How many lines of these records hold the string "linecap"? Reply with the number alone.

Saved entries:
+++

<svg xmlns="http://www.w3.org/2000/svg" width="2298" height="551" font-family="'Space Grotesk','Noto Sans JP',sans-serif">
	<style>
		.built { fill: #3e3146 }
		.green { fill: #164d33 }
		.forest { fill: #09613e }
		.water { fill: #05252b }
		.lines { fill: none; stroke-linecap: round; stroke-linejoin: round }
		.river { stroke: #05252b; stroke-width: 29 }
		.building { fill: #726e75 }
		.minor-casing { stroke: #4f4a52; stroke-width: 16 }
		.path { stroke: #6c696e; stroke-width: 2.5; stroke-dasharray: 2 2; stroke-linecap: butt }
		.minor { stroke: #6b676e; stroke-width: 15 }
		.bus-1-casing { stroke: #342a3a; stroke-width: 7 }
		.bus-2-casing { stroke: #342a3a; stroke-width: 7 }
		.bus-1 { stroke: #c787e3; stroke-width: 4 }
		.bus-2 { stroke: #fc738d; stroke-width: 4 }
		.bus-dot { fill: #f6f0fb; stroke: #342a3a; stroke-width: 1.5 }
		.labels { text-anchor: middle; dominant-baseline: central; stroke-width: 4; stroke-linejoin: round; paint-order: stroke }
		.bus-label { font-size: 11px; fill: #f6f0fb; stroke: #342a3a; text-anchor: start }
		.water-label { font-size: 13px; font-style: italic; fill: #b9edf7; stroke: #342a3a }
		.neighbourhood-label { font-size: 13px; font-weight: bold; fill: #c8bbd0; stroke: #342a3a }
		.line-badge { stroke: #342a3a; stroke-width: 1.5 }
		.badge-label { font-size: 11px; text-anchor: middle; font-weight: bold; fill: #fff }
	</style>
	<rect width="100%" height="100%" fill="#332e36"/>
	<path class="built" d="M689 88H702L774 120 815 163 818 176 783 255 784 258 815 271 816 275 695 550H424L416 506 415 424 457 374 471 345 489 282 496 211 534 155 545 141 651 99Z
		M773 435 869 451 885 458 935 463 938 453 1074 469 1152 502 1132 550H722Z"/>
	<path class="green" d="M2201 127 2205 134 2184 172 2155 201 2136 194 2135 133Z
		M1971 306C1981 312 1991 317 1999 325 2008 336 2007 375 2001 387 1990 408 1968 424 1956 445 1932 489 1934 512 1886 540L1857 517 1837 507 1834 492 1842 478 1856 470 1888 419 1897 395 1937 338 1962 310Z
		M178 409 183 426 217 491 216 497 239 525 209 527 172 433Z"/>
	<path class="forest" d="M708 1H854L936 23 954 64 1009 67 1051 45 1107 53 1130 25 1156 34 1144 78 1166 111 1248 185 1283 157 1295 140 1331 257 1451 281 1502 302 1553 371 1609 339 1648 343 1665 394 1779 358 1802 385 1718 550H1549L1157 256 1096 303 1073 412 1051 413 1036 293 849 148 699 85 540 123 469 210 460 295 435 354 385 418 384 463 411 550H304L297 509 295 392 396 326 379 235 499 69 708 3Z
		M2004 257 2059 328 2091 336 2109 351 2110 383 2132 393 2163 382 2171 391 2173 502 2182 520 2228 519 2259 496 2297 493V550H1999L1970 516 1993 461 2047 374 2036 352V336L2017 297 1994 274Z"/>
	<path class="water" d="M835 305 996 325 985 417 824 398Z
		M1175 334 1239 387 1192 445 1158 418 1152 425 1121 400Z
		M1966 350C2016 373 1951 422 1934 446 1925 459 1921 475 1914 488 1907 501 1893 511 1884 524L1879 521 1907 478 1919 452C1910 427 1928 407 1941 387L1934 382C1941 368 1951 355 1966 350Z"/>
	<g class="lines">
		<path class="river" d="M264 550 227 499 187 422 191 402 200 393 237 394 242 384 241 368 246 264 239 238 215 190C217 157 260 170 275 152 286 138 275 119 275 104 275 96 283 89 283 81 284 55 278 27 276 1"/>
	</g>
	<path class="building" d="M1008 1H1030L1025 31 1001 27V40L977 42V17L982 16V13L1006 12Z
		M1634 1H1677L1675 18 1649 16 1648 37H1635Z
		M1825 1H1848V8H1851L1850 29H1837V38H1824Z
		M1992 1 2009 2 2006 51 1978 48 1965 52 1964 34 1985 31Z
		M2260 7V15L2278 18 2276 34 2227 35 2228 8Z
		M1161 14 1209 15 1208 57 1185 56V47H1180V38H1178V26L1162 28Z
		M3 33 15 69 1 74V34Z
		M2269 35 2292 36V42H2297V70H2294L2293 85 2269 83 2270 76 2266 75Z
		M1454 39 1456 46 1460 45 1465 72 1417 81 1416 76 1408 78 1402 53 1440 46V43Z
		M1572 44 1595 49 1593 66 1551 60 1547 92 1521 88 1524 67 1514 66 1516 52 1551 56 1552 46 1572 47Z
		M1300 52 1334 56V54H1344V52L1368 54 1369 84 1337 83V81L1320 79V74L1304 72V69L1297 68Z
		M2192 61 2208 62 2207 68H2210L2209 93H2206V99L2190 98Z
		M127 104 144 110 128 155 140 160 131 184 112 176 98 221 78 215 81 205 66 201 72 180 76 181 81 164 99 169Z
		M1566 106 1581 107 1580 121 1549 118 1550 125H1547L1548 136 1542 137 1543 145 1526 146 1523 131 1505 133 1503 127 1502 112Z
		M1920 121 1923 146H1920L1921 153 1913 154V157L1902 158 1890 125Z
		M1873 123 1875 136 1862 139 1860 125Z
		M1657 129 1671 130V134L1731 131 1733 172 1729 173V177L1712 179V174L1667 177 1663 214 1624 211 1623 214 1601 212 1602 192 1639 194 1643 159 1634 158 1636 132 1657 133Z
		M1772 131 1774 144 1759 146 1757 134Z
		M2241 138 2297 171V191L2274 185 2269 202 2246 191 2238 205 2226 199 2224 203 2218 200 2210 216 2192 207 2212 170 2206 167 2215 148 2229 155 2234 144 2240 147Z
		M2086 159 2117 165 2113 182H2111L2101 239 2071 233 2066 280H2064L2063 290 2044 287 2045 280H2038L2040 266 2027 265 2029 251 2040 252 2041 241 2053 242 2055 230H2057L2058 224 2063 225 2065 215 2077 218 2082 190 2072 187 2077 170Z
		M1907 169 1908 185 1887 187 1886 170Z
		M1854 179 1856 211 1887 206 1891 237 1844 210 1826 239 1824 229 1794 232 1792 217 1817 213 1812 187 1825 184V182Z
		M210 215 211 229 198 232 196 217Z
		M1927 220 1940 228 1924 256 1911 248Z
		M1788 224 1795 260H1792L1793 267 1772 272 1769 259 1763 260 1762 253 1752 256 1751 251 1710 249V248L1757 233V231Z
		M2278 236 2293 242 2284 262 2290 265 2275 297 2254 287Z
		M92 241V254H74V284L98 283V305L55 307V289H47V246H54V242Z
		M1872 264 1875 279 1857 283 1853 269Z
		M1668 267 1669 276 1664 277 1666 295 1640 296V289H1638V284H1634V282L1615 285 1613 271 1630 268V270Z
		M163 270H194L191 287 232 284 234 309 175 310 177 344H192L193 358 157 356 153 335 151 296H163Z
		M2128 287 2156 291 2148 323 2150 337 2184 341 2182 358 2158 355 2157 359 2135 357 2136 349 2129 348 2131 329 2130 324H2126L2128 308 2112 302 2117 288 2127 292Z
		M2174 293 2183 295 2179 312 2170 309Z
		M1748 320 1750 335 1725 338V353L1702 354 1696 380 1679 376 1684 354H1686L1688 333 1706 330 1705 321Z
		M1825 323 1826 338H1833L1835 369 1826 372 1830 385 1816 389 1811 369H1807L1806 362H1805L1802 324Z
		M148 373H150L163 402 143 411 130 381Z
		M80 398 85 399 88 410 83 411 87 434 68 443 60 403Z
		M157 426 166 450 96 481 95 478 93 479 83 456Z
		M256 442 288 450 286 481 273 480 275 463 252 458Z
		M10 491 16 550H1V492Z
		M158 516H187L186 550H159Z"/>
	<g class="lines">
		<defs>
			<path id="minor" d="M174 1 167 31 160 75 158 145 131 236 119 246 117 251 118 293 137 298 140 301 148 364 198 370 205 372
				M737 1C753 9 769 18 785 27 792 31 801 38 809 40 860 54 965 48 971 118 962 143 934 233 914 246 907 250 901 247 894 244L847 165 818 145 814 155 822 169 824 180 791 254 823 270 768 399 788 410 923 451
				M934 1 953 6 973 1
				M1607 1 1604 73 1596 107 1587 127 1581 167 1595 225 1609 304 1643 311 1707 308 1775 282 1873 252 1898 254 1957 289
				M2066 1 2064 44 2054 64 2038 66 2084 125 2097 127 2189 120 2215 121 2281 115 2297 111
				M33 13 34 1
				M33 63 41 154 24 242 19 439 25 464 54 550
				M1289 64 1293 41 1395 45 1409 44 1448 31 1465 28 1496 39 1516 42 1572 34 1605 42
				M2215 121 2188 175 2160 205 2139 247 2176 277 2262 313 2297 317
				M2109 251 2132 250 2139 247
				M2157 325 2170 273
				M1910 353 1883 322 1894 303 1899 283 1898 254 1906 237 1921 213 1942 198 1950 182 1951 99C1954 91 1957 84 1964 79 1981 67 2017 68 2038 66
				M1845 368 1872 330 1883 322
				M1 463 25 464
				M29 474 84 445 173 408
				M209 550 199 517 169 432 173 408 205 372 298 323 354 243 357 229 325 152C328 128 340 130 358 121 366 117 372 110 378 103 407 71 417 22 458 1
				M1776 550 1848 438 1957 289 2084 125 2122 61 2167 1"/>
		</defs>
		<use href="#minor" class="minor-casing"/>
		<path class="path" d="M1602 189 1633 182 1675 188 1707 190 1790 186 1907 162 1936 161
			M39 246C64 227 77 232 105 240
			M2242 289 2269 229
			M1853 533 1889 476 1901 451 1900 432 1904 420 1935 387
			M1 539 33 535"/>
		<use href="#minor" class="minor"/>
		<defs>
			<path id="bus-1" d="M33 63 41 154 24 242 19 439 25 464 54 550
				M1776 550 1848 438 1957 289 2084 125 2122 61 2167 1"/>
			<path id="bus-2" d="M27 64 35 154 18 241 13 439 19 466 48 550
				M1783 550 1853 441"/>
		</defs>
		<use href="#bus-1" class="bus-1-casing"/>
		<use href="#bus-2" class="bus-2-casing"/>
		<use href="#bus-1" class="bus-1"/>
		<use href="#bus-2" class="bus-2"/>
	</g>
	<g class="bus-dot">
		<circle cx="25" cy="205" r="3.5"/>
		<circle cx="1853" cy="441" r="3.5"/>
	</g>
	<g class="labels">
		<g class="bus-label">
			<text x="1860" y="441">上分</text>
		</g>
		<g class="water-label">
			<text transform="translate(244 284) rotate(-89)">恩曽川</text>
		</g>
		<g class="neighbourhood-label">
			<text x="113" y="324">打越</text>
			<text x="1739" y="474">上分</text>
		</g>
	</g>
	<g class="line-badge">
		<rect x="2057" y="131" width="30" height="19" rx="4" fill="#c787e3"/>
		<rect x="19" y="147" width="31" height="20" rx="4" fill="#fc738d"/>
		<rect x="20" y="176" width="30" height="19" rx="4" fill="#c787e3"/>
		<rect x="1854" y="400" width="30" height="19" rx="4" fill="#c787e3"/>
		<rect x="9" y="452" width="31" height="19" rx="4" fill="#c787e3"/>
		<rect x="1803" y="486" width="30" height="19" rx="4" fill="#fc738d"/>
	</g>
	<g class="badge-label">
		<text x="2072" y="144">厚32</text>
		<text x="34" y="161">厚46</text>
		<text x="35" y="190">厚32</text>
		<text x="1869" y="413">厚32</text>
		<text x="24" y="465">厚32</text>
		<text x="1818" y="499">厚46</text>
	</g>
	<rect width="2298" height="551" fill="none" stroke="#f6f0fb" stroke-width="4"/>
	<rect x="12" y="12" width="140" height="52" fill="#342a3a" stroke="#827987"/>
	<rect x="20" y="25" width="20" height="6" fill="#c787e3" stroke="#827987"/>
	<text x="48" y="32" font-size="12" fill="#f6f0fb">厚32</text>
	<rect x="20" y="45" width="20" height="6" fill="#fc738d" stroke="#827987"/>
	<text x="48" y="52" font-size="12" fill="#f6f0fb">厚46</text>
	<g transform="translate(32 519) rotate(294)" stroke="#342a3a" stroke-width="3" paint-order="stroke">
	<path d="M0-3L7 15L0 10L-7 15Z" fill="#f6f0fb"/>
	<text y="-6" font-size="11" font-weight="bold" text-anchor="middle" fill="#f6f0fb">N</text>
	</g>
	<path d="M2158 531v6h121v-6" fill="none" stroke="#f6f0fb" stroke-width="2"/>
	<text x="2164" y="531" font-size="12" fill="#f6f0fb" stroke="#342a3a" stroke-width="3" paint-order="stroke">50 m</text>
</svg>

+++

Answer space: 2